Candida spp. can cause severe and chronic mucocutaneous and systemic infections in immunocompromised individuals. Protection from mucocutaneous candidiasis depends on T helper cells, in particular those secreting IL-17. The events regulating T cell activation and differentiation toward effector fates in response to fungal invasion in different tissues are poorly understood. Here we generated a Candida-specific TCR transgenic mouse reactive to a novel endogenous antigen that is conserved in multiple distant species of Candida, including the clinically highly relevant C. albicans and C. glabrata. Using TCR transgenic T cells in combination with an experimental model of oropharyngeal candidiasis (OPC) we investigated antigen presentation and Th17 priming by different subsets of dendritic cells (DCs) present in the infected oral mucosa. Candida-derived endogenous antigen accesses the draining lymph nodes and is directly presented by migratory DCs. Tissue-resident Flt3L-dependent DCs and CCR2-dependent monocyte-derived DCs collaborate in antigen presentation and T cell priming during OPC. In contrast, Langerhans cells, which are also present in the oral mucosa and have been shown to prime Th17 cells in the skin, are not required for induction of the Candida-specific T cell response upon oral challenge. This highlights the functional compartmentalization of specific DC subsets in different tissues. These data provide important new insights to our understanding of tissue-specific antifungal immunity.

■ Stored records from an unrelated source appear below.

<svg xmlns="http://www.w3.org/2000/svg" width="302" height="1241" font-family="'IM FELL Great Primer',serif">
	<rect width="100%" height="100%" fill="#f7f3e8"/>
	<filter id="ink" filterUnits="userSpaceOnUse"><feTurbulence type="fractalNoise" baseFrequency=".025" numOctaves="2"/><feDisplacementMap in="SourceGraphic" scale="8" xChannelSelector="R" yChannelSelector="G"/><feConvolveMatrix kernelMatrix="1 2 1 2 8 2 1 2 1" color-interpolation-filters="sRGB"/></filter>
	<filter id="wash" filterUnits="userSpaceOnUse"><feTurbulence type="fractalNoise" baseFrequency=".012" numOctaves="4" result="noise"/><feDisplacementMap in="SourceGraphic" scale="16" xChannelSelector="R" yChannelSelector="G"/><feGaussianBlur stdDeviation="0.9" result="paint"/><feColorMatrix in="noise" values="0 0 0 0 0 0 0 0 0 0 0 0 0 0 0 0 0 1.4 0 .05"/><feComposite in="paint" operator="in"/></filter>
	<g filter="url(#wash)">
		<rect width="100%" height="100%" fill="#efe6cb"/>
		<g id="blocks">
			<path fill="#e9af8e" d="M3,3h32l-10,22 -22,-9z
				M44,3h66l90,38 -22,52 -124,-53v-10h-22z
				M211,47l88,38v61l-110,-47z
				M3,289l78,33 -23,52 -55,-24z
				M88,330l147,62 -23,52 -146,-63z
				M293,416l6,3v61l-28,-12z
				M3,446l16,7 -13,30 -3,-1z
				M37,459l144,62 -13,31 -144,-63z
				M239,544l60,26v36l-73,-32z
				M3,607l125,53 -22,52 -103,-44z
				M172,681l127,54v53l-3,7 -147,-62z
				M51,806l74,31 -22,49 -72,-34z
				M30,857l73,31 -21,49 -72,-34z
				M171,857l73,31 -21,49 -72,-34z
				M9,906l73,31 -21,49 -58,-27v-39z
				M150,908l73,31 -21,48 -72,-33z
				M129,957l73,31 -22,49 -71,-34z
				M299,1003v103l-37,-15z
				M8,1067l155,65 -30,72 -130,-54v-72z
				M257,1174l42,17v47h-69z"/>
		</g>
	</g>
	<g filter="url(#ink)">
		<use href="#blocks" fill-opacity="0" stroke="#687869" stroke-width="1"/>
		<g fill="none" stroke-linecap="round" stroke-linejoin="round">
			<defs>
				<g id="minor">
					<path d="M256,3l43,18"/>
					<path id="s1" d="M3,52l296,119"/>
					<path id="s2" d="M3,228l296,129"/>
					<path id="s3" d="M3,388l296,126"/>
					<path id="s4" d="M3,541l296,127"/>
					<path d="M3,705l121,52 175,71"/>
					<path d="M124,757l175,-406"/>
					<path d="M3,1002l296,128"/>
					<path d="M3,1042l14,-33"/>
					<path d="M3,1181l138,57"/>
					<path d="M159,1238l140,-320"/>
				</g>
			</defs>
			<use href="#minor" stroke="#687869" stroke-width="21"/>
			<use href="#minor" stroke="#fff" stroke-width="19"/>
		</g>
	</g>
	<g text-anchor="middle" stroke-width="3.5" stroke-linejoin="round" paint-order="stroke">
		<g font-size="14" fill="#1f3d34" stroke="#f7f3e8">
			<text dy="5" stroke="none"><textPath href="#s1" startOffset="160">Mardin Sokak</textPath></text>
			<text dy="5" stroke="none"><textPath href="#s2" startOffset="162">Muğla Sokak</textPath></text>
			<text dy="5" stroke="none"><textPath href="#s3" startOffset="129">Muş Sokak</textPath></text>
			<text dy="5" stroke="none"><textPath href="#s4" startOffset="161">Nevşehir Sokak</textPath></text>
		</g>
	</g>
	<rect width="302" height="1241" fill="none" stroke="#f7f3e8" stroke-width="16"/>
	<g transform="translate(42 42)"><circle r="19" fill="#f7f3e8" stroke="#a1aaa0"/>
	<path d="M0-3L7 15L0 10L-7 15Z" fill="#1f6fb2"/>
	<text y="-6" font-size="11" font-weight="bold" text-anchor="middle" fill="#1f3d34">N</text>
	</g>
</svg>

Cutting edge: IL-17-secreting innate lymphoid cells are essential for host defense against fungal infection.

IL-17-mediated immunity has emerged as a crucial host defense mechanism against fungal infections. Although Th cells are generally thought to act as the major source of IL-17 in response to Candida albicans, we show that fungal control is mediated by IL-17-secreting innate lymphoid cells (ILCs) and not by Th17 cells. By using a mouse model of oropharyngeal candidiasis we found that IL-17A and IL-17F, which are both crucial for pathogen clearance, are produced promptly upon infection in an IL-23-dependent manner, and that ILCs in the oral mucosa are the main source for these cytokines. Ab-mediated depletion of ILCs in RAG1-deficient mice or ILC deficiency in retinoic acid-related orphan receptor c(-/-) mice resulted in a complete failure to control the infection. Taken together, our data uncover the cellular basis for the IL-23/IL-17 axis, which acts right at the onset of infection when it is most needed for fungal control and host protection.

A novel Th cell epitope of Candida albicans mediates protection from fungal infection.

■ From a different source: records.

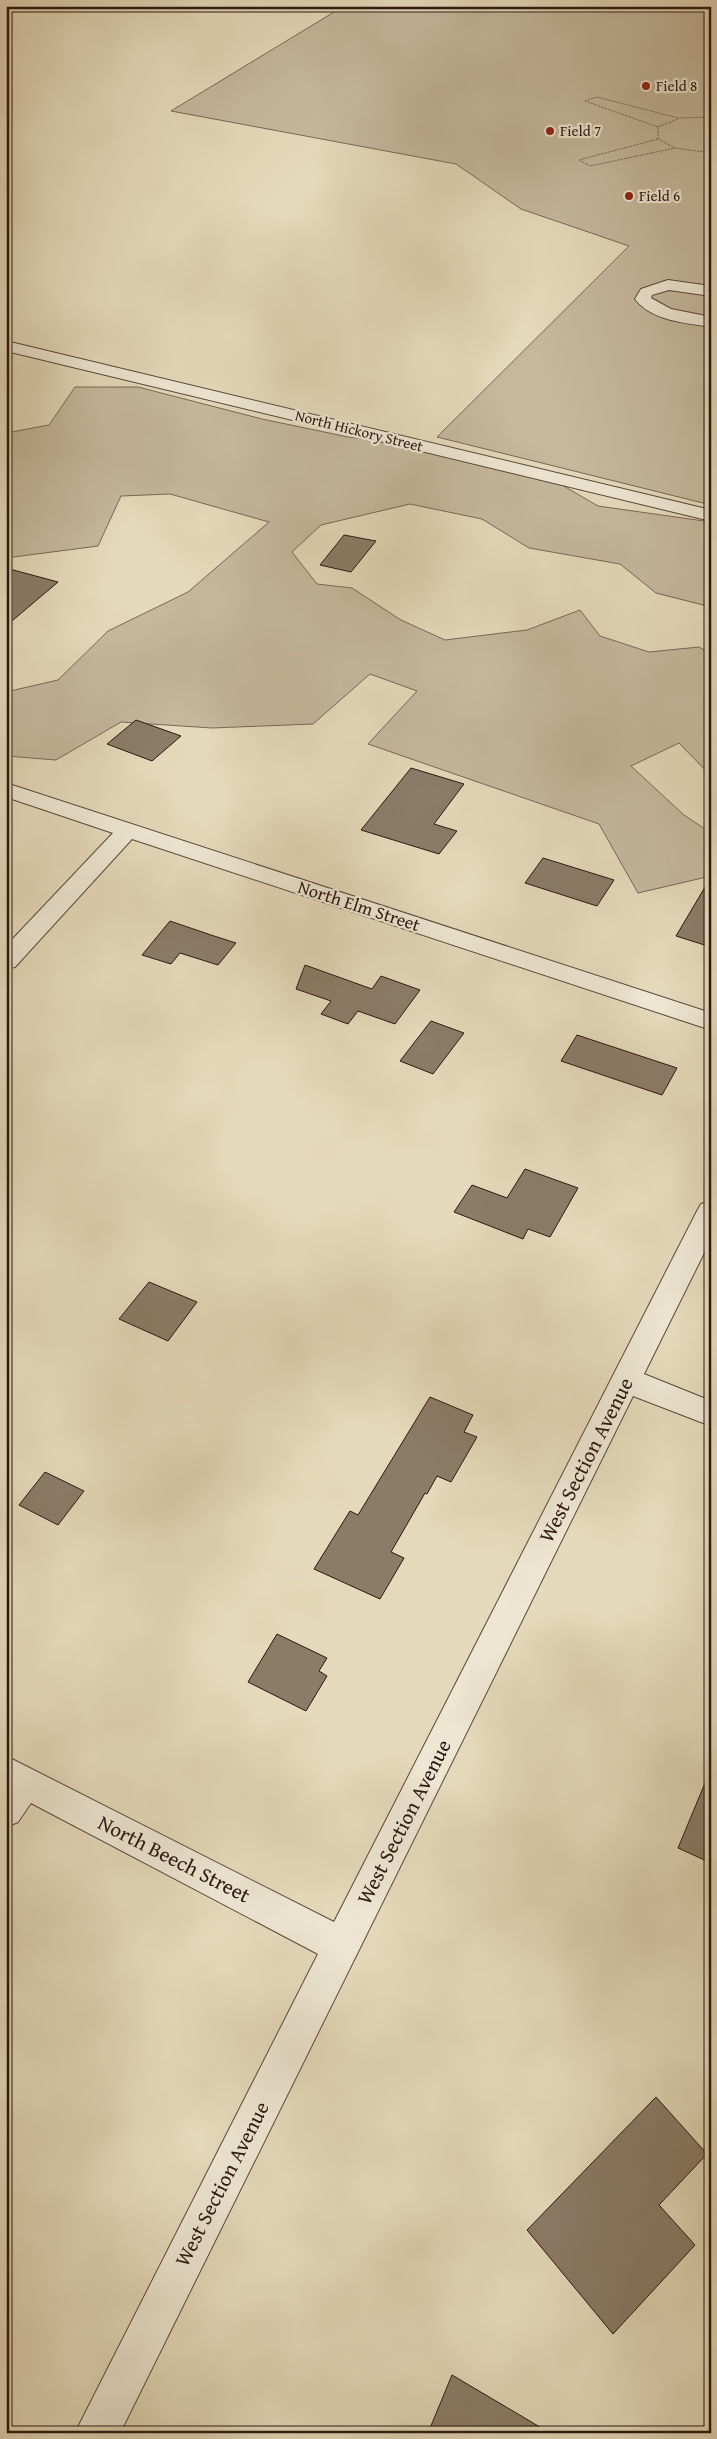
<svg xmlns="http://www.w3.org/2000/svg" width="717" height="2439" font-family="'Gentium Book Plus',serif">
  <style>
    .green { fill: #c5b89d; stroke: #786856 }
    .building { fill: #8b7c68; stroke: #2b1710 }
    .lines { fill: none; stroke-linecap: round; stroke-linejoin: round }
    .minor-casing { stroke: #59483a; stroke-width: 2 }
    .path { stroke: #2b1710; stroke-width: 1; stroke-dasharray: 0.5 1; stroke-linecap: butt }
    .minor { fill: #ede6d2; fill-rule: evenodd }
    .poi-dot { fill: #8f2418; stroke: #ede6d2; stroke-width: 2 }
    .labels { text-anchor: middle; stroke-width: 4.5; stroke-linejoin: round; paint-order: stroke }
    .far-poi-label { font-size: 15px; fill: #2b1710; stroke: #ede6d2; text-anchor: start }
    .far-street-label { font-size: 15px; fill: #2b1710; stroke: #ede6d2 }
    .street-label { font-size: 18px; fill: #2b1710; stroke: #ede6d2 }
    .near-street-label { font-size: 21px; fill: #2b1710; stroke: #ede6d2 }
  </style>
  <rect width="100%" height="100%" fill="#e4d9ba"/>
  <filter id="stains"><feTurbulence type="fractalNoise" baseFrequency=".004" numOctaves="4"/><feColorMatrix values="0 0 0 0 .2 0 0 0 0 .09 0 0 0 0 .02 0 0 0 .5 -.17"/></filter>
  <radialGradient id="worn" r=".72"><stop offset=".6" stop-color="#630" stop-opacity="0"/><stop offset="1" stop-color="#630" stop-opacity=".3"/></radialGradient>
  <g class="green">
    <path d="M 344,6 L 711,6 L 711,505 L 437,437 L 629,246 L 521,209 L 456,164 L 171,111 Z"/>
    <path d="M 75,387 L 138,387 L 262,419 L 348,437 L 461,450 L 562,485 L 598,506 L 711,522 L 711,607 L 656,593 L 620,564 L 529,548 L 482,519 L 410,504 L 321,525 L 292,552 L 317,584 L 352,588 L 401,620 L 445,640 L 527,630 L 580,610 L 600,636 L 649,652 L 699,647 L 711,654 L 711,776 L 679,743 L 631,766 L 684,815 L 711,833 L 711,876 L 638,893 L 599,824 L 368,744 L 417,691 L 370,674 L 313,724 L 212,728 L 121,722 L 56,760 L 6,756 L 6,692 L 58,680 L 108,631 L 188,592 L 269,522 L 170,494 L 121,496 L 98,546 L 6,558 L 6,433 L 49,425 Z"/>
  </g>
  <g class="building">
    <path d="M 344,535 L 376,541 L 351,572 L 320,565 Z"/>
    <path d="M 6,568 L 58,582 L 6,626 Z"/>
    <path d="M 136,720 L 181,736 L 152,761 L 107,744 Z"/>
    <path d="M 411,768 L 464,784 L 434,824 L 457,831 L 439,854 L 361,830 Z"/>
    <path d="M 543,858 L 614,880 L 597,906 L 525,883 Z"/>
    <path d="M 711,877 L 711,947 L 676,936 Z"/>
    <path d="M 170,921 L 211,935 L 236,943 L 218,965 L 180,953 L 171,964 L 142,955 Z"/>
    <path d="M 305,965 L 372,989 L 381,976 L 420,990 L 395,1024 L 358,1011 L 348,1024 L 321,1014 L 331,1001 L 296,989 Z"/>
    <path d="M 431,1021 L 464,1033 L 433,1074 L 400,1061 Z"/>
    <path d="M 577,1035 L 677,1068 L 662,1095 L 561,1061 Z"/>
    <path d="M 525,1169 L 578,1188 L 550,1237 L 528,1229 L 523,1239 L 454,1212 L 472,1185 L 507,1198 Z"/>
    <path d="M 149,1282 L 197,1302 L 168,1341 L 119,1319 Z"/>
    <path d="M 430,1397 L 473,1415 L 464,1432 L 477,1437 L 451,1482 L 437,1476 L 427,1494 L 425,1493 L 391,1552 L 404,1558 L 380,1599 L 314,1569 L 350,1511 L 358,1515 Z"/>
    <path d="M 45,1472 L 84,1491 L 58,1525 L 19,1505 Z"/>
    <path d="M 277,1634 L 327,1658 L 319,1671 L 327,1676 L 306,1711 L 248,1682 Z"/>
    <path d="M 710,1771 L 711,1771 L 711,1863 L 678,1848 Z"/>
    <path d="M 656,2097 L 707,2154 L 659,2205 L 695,2245 L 613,2334 L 527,2230 Z"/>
    <path d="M 452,2375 L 550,2433 L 428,2433 Z"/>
  </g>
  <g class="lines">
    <defs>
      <g id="minor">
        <path d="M 668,280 L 711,286 L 711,296 L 669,290 L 652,295 L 651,298 L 671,309 L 711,317 L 711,327 C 687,323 651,321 635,299 L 641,289 Z"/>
        <path d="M 6,341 L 711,510 L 711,521 L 6,351 Z"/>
        <path d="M 6,783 L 711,1013 L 711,1030 L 132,839 L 15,967 L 6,969 L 6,946 L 113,833 L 6,797 Z"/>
        <path d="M 711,1201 L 711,1239 L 644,1374 L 711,1401 L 711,1426 L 633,1396 L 120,2433 L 75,2433 L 318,1954 L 31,1803 L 18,1822 L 6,1827 L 6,1756 L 334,1922 L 697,1211 L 701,1204 Z"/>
      </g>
    </defs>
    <use href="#minor" class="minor-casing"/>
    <g class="path">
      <path d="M 678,119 L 658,127 L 658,139 L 675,148 L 711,153"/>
      <path d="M 658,127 L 585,101 L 597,97 L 678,118 L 711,117"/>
      <path d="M 658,139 L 579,160 L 590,166 L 675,148"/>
    </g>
    <use href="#minor" class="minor"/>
  </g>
  <g class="poi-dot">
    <circle cx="646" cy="86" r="5"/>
    <circle cx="550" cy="131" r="5"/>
    <circle cx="629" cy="196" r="5"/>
  </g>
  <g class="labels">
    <g class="far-poi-label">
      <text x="656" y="91">Field 8</text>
      <text x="560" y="136">Field 7</text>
      <text x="639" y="201">Field 6</text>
    </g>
    <g class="far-street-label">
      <text transform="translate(359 431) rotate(14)" y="5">North Hickory Street</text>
    </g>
    <g class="street-label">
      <text transform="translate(359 906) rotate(18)" y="6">North Elm Street</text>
    </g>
    <g class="near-street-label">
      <text transform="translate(586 1460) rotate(-63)" y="7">West Section Avenue</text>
      <text transform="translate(404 1822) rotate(-63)" y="7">West Section Avenue</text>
      <text transform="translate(174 1859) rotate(27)" y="7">North Beech Street</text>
      <text transform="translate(222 2184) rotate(-63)" y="7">West Section Avenue</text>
    </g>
  </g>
  <rect width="717" height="2439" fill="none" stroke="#e4d9ba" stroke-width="25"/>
  <rect x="8" y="8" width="702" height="2424" fill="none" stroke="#2b1710" stroke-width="2.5"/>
  <rect x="12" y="12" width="692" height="2414" fill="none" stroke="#2b1710"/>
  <rect width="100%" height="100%" filter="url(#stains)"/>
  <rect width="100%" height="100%" fill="url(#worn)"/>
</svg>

Fungal pathogens are a frequent cause of opportunistic infections. They live as commensals in healthy individuals but can cause disease when the immune status of the host is altered. T lymphocytes play a critical role in pathogen control. However, specific Ags determining the activation and function of antifungal T cells remain largely unknown. By using an immunoproteomic approach, we have identified for the first time, to our knowledge, a natural T cell epitope from Candida albicans. Isolation and sequencing of MHC class II-bound ligands from infected dendritic cells revealed a peptide that was recognized by a major population of all Candida-specific Th cells isolated from infected mice. Importantly, human Th cells also responded to stimulation with the peptide in an HLA-dependent manner but without restriction to any particular HLA class II allele. Immunization of mice with the peptide resulted in a population of epitope-specific Th cells that reacted not only with C. albicans but also with other clinically highly relevant species of Candida including the distantly related Candida glabrata. The extent of the reaction to different Candida species correlated with their degree of phylogenetic relationship to C. albicans. Finally, we show that the newly identified peptide acts as an efficient vaccine when used in combination with an adjuvant inducing IL-17A secretion from peptide-specific T cells. Immunized mice were protected from fatal candidiasis. Together, these results uncover a new immune determinant of the host response against Candida ssp. that could be exploited for the development of antifungal vaccines and immunotherapies.